As Danny Sullivan notes in his overview of the case, this complaint from the Belgian group known as Copiepresse dates back almost a year. After the first complaint — as is customary in these types of cases, when sites don’t want to be included in Google’s index — the search engine advised the agency (as Google notes here) to use the well-known “robots.txt” file to exclude parts of its websites from Google’s spider-bots. Copiepress apparently said that this process, which takes about 10 minutes, was unacceptable.
So after a year of legal wrangling, and millions of dollars in legal costs, the Belgian group has “won” and has forced Google to remove its newspaper content. In other words, it has prevented the world’s largest and most respected search engine from showing links to that content to people who want that content — and doing so for free. And the claim that Google makes money from this content, which others have argued in the past, is just as stupid, since Google News doesn’t carry advertisements on its content pages.

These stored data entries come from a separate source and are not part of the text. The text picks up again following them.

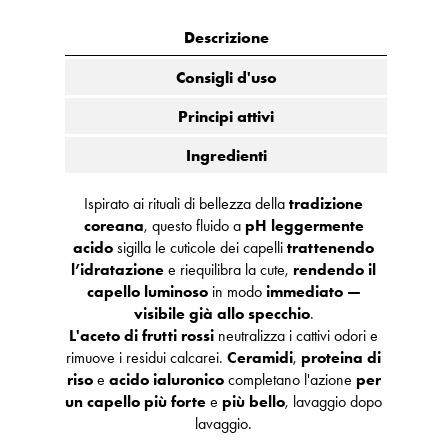
Descrizione
Consigli d'uso
Principi attivi
Ingredienti
Ispirato ai rituali di bellezza della
tradizione
coreana
, questo fluido a
pH leggermente
acido
sigilla le cuticole dei capelli
trattenendo
l’idratazione
e riequilibra la cute,
rendendo il
capello luminoso
in modo
immediato —
visibile già allo specchio
.
L'aceto di frutti rossi
neutralizza i cattivi odori e
rimuove i residui calcarei.
Ceramidi
,
proteina di
riso
e
acido ialuronico
completano l'azione
per
un capello più forte
e
più bello
, lavaggio dopo
lavaggio.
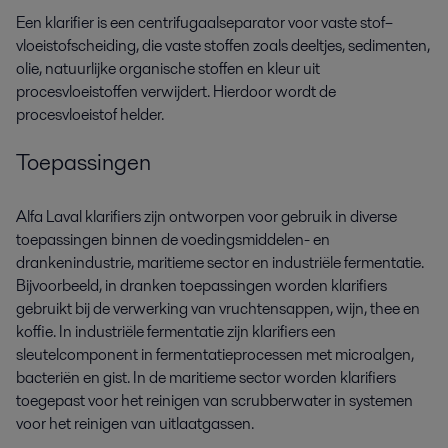
Een klarifier is een centrifugaalseparator voor vaste stof–
vloeistofscheiding, die vaste stoffen zoals deeltjes, sedimenten,
olie, natuurlijke organische stoffen en kleur uit
procesvloeistoffen verwijdert. Hierdoor wordt de
procesvloeistof helder.
Toepassingen
Alfa Laval klarifiers zijn ontworpen voor gebruik in diverse
toepassingen binnen de voedingsmiddelen- en
drankenindustrie, maritieme sector en industriële fermentatie.
Bijvoorbeeld, in dranken toepassingen worden klarifiers
gebruikt bij de verwerking van vruchtensappen, wijn, thee en
koffie. In industriële fermentatie zijn klarifiers een
sleutelcomponent in fermentatieprocessen met microalgen,
bacteriën en gist. In de maritieme sector worden klarifiers
toegepast voor het reinigen van scrubberwater in systemen
voor het reinigen van uitlaatgassen.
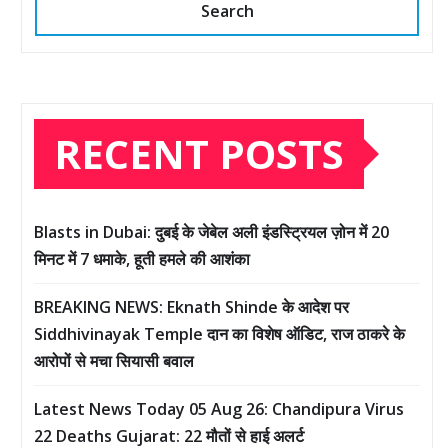
Search
RECENT POSTS
Blasts in Dubai: दुबई के जेबेल अली इंडस्ट्रियल ज़ोन में 20
मिनट में 7 धमाके, हूती हमले की आशंका
BREAKING NEWS: Eknath Shinde के आदेश पर
Siddhivinayak Temple दान का विशेष ऑडिट, राज ठाकरे के
आरोपों से मचा सियासी बवाल
Latest News Today 05 Aug 26: Chandipura Virus
22 Deaths Gujarat: 22 मौतों से हाई अलर्ट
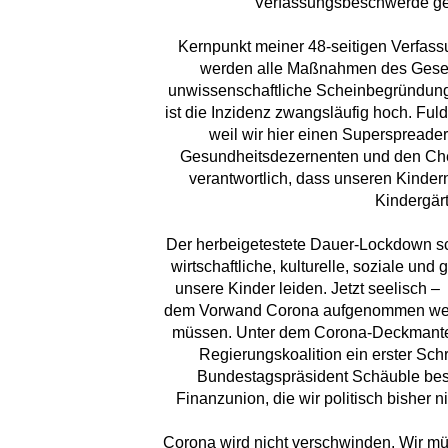
Verfassungsbeschwerde ge
Kernpunkt meiner 48-seitigen Verfass
werden alle Maßnahmen des Gesetze
unwissenschaftliche Scheinbegründung. 
ist die Inzidenz zwangsläufig hoch. Fuld
weil wir hier einen Superspreader
Gesundheitsdezernenten und den Chef
verantwortlich, dass unseren Kindern
Kindergär
Der herbeigetestete Dauer-Lockdown sch
wirtschaftliche, kulturelle, soziale un
unsere Kinder leiden. Jetzt seelisch – 
dem Vorwand Corona aufgenommen werd
müssen. Unter dem Corona-Deckmantel
Regierungskoalition ein erster Sc
Bundestagspräsident Schäuble besc
Finanzunion, die wir politisch bisher 
Corona wird nicht verschwinden. Wir mü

Carlo at Techdirt shares my feelings on this matter, and I know many other journalists who do as well. Some companies would kill for the kind of profile and access that being linked in Google News provides to potential readers. Someone at Copiepresse clearly sees this as some kind of noble battle against a U.S. tech giant, but all they are really doing is harming themselves. Oh yes, and looking stupid. Did I mention that part?